▶ [EXERCISE]:
Search the data below for lines that include the word "their" and state how many there are, nothing else.

Source texts of formatted documents:

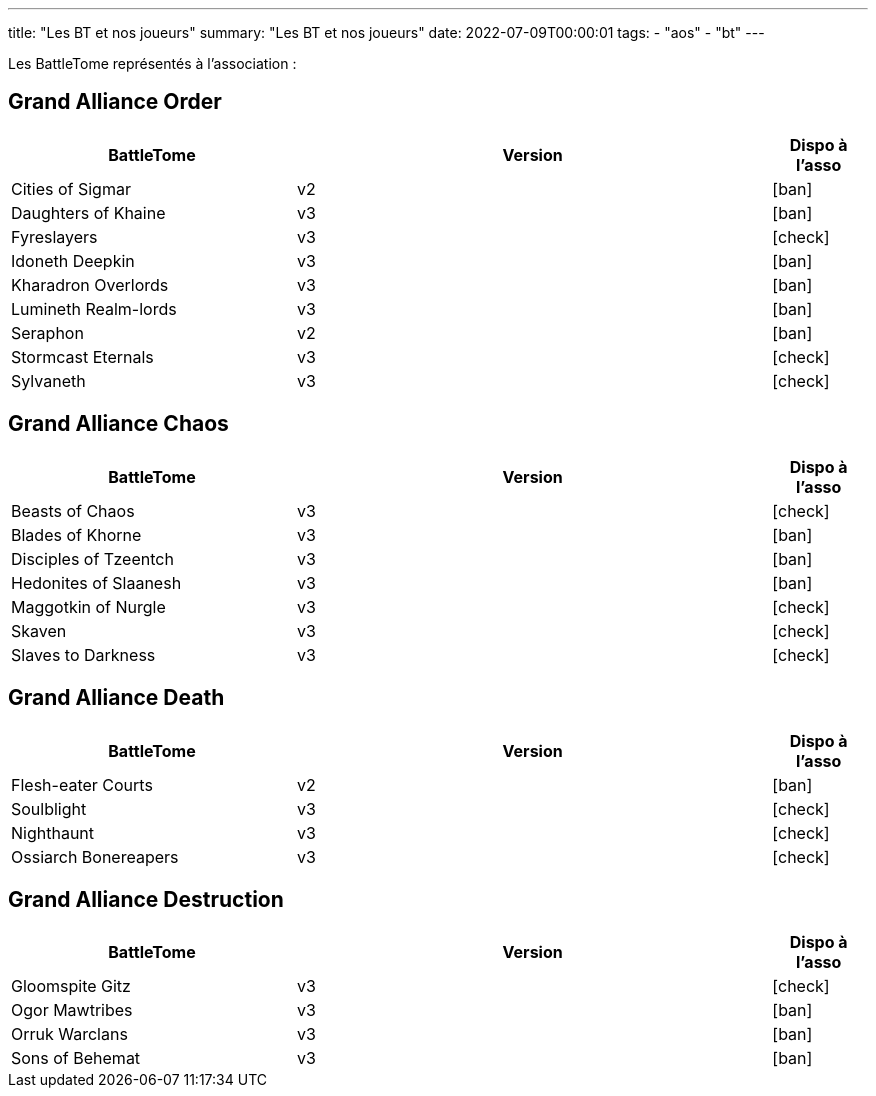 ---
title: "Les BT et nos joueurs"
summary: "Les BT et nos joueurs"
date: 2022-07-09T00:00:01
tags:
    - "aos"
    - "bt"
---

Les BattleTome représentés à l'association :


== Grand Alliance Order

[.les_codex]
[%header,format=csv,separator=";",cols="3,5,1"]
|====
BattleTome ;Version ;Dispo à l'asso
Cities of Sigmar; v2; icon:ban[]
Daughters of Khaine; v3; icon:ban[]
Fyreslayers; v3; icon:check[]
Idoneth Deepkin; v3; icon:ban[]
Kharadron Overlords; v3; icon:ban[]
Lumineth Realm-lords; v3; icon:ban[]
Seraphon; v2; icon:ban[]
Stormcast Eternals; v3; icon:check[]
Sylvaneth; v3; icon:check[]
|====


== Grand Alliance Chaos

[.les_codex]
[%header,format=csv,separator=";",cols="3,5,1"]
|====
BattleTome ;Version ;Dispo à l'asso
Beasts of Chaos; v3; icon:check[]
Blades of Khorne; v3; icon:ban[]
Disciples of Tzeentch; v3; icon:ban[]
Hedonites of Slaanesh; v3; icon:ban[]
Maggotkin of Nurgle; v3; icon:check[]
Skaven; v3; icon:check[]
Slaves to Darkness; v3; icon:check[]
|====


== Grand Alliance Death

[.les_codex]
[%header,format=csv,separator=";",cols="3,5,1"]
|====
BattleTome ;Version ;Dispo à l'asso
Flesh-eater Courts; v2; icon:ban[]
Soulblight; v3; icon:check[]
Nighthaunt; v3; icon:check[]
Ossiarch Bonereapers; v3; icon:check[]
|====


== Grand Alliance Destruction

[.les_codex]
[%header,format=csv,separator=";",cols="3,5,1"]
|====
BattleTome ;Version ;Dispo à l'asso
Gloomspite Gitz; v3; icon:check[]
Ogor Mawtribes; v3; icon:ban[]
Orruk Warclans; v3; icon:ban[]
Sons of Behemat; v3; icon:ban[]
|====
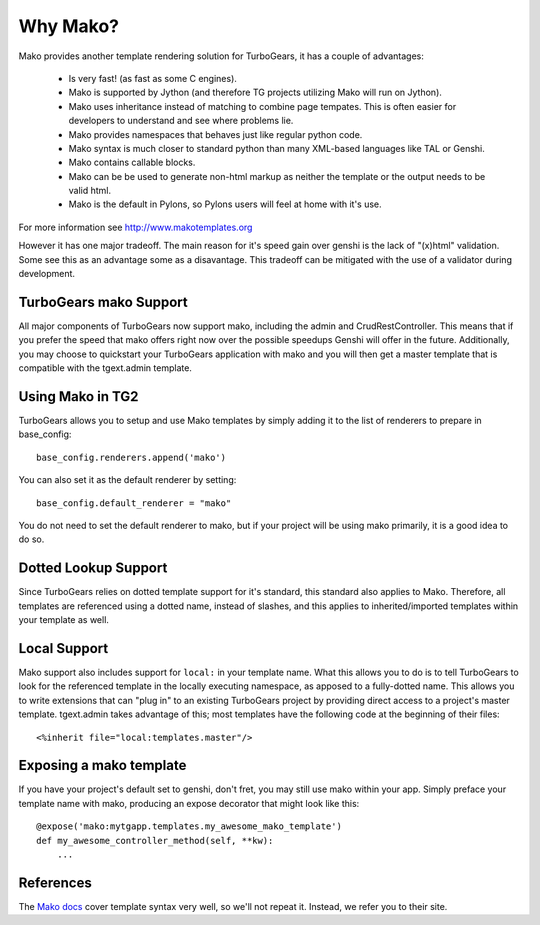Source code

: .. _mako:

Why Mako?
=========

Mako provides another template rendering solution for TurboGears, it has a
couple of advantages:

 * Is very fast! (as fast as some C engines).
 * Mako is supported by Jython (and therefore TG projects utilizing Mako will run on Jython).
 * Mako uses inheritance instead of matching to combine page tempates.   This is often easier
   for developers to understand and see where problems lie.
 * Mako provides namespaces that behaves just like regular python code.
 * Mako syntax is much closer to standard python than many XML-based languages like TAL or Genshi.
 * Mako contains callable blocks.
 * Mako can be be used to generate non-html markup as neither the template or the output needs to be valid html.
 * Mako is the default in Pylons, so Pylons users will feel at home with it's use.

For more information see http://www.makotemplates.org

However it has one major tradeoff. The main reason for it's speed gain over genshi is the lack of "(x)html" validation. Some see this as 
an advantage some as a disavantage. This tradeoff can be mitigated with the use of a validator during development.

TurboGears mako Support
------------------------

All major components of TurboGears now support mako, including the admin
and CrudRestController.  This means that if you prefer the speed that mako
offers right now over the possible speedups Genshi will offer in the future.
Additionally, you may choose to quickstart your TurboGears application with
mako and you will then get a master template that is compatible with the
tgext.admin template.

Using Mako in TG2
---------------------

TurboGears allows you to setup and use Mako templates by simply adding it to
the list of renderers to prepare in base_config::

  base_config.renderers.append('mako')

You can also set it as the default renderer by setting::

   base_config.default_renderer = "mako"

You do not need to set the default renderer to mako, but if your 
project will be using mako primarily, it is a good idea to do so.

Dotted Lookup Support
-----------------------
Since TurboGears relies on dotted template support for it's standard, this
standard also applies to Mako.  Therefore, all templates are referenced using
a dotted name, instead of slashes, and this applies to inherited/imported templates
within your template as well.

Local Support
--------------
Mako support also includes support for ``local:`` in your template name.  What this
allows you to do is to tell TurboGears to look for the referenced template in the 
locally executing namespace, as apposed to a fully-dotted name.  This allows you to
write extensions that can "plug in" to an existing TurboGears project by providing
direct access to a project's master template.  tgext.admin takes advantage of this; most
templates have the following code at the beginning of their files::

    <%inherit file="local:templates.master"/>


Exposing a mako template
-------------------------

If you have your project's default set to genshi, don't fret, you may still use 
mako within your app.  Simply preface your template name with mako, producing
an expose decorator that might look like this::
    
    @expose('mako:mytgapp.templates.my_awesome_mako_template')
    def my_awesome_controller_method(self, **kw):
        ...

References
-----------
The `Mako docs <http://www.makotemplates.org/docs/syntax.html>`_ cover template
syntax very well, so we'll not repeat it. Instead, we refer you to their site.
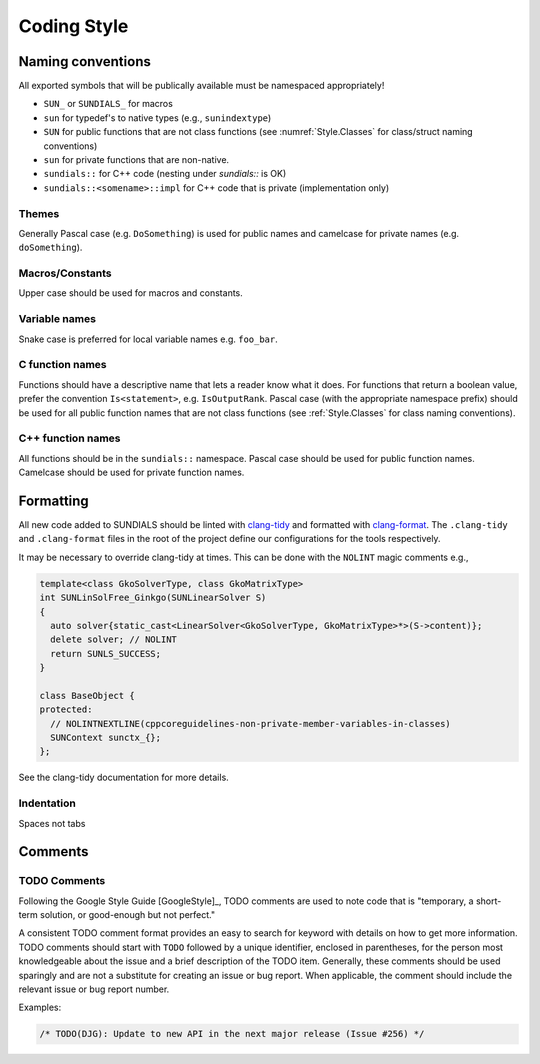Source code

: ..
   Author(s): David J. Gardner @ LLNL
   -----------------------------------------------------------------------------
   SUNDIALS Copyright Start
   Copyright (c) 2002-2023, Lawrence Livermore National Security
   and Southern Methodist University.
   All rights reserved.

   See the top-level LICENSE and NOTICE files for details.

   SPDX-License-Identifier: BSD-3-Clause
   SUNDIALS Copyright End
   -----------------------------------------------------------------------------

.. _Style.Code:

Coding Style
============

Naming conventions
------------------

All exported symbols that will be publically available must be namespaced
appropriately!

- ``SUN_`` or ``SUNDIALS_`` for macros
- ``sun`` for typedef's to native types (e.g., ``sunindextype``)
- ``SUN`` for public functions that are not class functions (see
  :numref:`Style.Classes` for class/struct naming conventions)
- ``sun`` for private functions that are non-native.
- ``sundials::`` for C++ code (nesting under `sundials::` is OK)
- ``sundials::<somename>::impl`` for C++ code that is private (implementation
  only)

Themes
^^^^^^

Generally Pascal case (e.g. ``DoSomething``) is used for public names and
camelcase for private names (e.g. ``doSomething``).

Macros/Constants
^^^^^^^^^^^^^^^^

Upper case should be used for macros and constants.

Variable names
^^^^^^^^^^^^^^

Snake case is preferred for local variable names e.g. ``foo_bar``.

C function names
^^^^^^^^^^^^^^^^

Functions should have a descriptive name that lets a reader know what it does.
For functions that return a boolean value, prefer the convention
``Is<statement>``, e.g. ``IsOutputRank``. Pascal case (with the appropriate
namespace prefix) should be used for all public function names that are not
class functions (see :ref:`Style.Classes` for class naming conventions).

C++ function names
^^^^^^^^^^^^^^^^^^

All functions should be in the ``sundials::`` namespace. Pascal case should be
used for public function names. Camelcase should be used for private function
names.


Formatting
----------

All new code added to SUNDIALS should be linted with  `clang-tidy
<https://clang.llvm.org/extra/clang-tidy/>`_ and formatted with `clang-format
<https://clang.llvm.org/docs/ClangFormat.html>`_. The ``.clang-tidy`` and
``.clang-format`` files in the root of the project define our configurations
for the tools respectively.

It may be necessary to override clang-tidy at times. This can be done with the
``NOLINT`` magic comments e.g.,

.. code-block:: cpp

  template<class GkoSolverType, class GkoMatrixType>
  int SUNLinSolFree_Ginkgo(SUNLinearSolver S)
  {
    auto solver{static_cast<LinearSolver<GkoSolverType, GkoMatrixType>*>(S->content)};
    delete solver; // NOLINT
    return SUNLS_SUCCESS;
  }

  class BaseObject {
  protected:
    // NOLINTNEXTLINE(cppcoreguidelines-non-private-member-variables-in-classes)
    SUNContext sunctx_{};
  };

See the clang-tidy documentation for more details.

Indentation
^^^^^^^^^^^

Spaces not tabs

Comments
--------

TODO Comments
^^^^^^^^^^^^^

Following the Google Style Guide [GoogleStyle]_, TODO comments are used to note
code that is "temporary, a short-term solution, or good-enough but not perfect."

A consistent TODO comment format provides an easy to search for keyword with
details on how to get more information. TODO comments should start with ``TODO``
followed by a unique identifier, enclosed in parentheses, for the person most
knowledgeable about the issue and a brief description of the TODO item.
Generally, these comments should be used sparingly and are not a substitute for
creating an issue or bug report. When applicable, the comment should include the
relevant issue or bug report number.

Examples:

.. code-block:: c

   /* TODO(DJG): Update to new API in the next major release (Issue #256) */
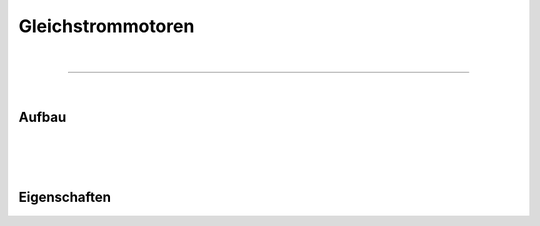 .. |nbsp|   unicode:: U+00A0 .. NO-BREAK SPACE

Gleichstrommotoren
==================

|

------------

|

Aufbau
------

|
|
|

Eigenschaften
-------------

▶ [RESPONSE]:
2